The TV was switching back and forth between two still images while the reporter repeated that the town hall had been occupied by rebels; the main road in the centre was blocked off with piles of rubbish which the presenter called barricades and a burning tyre, with its inseparable comrade, an arriviste plume of smoke. Then I looked out of the kitchen window of our house, situated high up on the Cerro de la Chingada, and confirmed what was being said on the news. I could see four or five sinister, black, stinking clouds tarnishing the view of the illuminated parish church. The church deserves a special mention: a pink-stoned piece of shit, visible from anywhere in the town and home to the army of priests who forced us to follow their creed of misery and arrogance.
The news explained the whispered conversations between my parents, the repeated phone calls from my fathers colleagues: Professor So-and-so speaking, let me talk to your father. Professor Such-and-such speaking, put your father on. If Id been paying attention I wouldnt have needed to watch the news to realise what was going on if it werent for the fact I was living through that period of supreme selfishness known as adolescence.
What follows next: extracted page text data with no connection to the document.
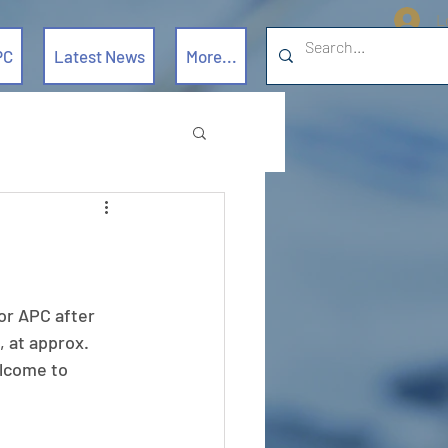
L
PC
Latest News
More...
or APC after 
 at approx. 
lcome to 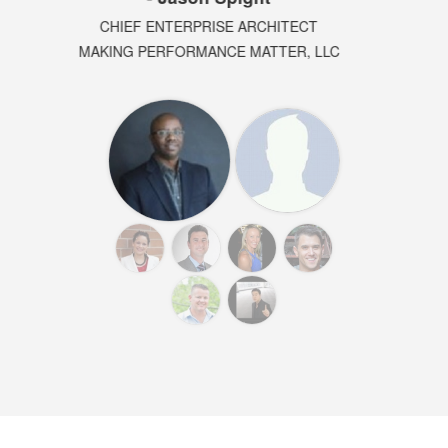
SOFTWARE ARCHITECT
DIRECTOR AT PARADOX3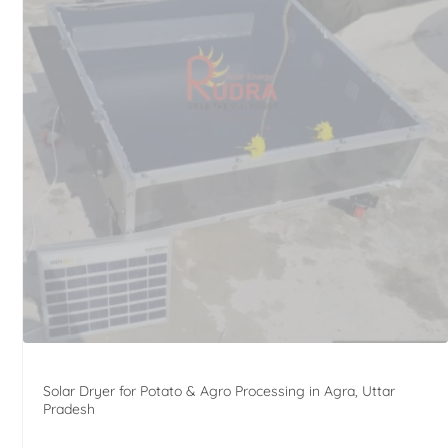
Solar Dryer for Potato & Agro Processing in Agra, Uttar
Pradesh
Finally my father interrupted the national lynching of our local rebels by gesticulating angrily, scattering little bits of cornmeal pastry into the air.
What do they expect if they steal the fucking elections? They dont want to lose? So dont organise the damned elections and lets all stop fucking around!
That very same day, a little later on, a truck with a megaphone drove slowly past our house, loudly exhorting us to perform the incomprehensible civic-minded act of withdrawing from the street and staying shut up in our houses. Until further notice. If the order had been sent as far as the Cerro de la Chingada, where there were barely any houses, and each one was separated from the next by vast spiny expanses of acacia trees, it was because things were really fucked up.